**TASK OBJECTIVE:** Please rewrite everything from the line containing "U.S. Department of Homeland Security" down to the line containing "Law360 is pleased", changing each "Department" to "Dept." and leaving all else unchanged.

**Collected data:**
BEGIN

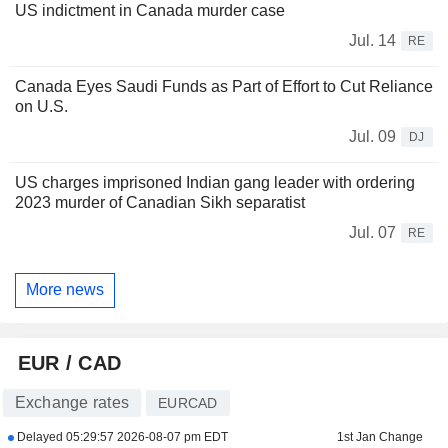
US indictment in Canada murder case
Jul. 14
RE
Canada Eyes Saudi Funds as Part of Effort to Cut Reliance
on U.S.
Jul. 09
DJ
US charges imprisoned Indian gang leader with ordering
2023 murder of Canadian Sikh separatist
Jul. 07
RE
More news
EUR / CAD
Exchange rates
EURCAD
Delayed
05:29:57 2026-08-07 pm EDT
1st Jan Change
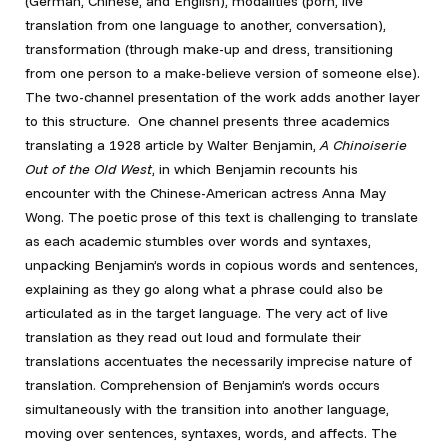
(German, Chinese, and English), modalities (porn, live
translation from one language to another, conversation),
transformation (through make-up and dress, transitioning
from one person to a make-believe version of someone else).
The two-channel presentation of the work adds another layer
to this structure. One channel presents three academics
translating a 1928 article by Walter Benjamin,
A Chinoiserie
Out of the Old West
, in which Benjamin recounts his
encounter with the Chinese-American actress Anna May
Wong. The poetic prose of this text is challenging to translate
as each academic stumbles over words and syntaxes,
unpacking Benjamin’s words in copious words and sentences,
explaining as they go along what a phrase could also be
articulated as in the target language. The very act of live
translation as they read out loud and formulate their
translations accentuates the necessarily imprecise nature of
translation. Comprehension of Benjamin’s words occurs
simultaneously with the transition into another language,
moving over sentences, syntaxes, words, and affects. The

END
BEGIN

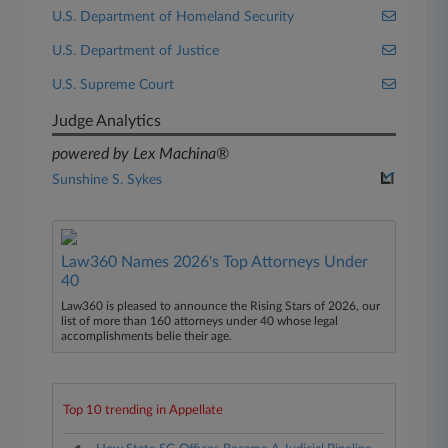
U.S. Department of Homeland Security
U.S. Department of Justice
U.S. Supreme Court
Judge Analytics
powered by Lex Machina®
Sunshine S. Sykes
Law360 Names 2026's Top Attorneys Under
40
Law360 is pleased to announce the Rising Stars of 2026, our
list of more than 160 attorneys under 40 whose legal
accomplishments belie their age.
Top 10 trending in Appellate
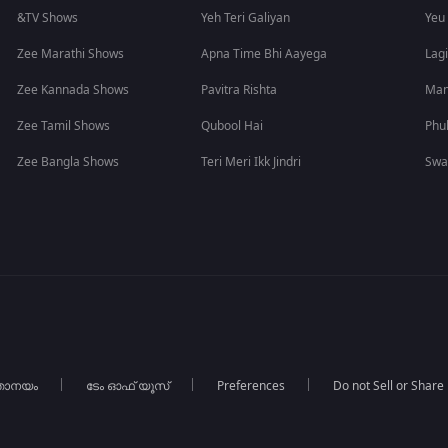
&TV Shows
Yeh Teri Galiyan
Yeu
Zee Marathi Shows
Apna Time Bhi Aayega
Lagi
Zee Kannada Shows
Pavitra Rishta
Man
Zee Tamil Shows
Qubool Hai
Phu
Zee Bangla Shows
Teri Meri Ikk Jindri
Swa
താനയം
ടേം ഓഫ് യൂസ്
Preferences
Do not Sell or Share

END
BEGIN

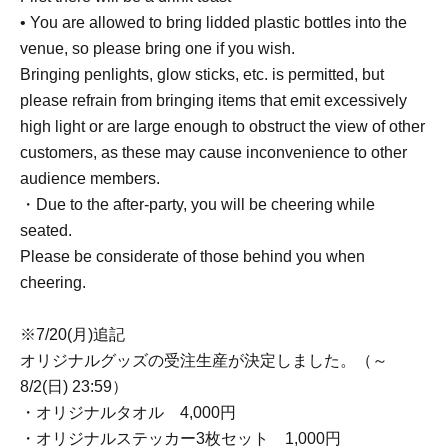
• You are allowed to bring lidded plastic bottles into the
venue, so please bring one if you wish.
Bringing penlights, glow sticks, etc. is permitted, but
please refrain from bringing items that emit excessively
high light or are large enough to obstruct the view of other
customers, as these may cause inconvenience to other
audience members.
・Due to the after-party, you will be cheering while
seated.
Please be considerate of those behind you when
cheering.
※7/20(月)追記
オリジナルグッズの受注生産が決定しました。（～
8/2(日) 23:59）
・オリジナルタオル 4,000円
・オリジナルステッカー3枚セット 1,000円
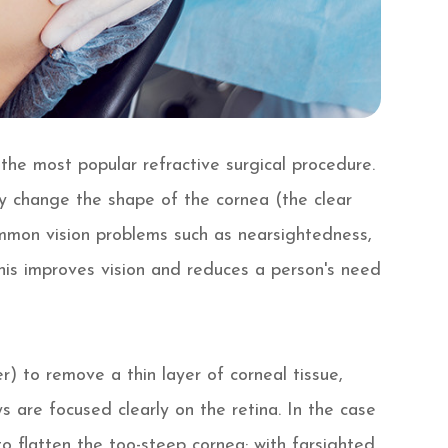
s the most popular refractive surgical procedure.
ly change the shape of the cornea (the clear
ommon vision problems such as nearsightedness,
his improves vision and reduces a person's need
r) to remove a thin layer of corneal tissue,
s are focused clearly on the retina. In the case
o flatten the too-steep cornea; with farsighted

END

**TASK SOLUTION:**
U.S. Dept. of Homeland Security
U.S. Dept. of Justice
U.S. Supreme Court
Judge Analytics
powered by Lex Machina®
Sunshine S. Sykes
Law360 Names 2026's Top Attorneys Under
40
Law360 is pleased to announce the Rising Stars of 2026, our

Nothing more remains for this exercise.